[Plotted data images]
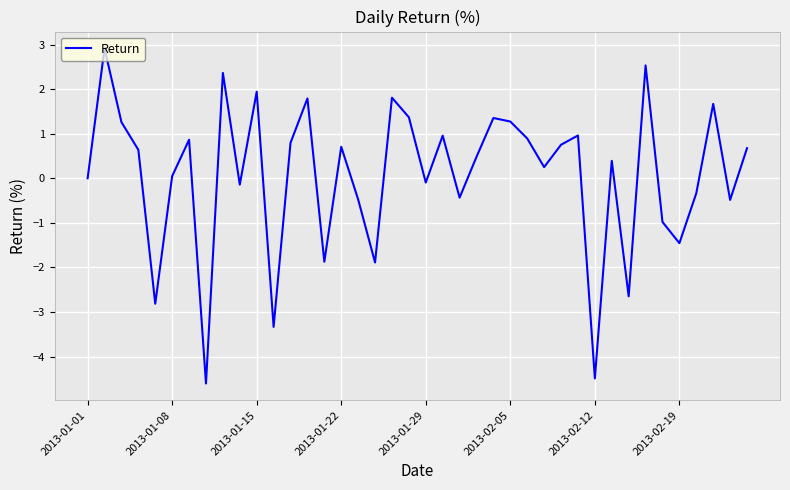

What is the minimum value shown in the chart?

-4.6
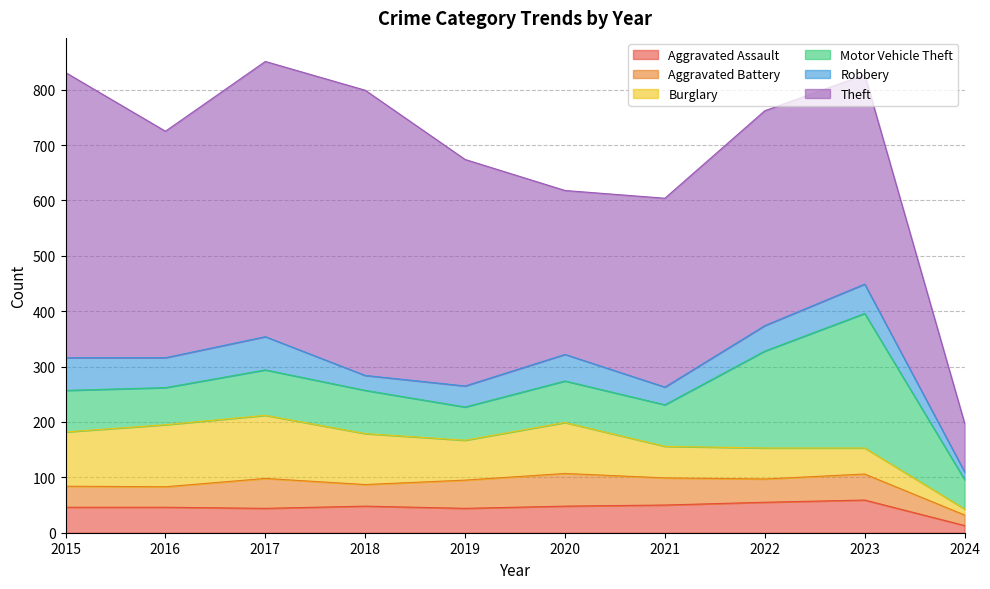

Does the chart display data point markers on the line(s)?

No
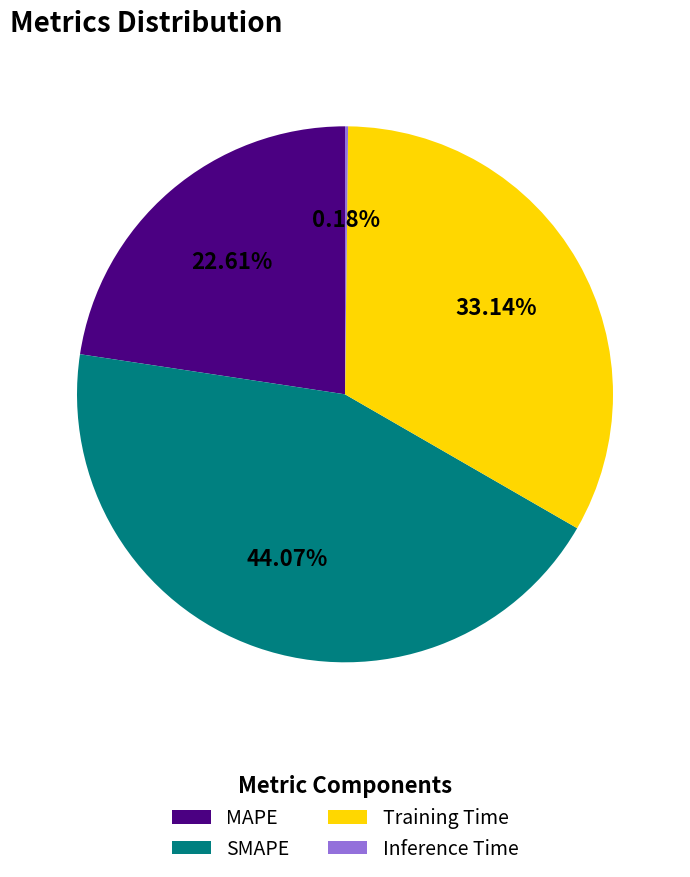

Combined, do MAPE and Training Time account for over 50%?

Yes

TASK PROMPT: Rewrite the data above, replacing "chart" with "graph" everywhere and leaving all other text unchanged. Leave the pictures out of your version.

TASK SOLUTION:
What is the minimum value shown in the graph?

-4.6

Does the graph display data point markers on the line(s)?

No

Combined, do MAPE and Training Time account for over 50%?

Yes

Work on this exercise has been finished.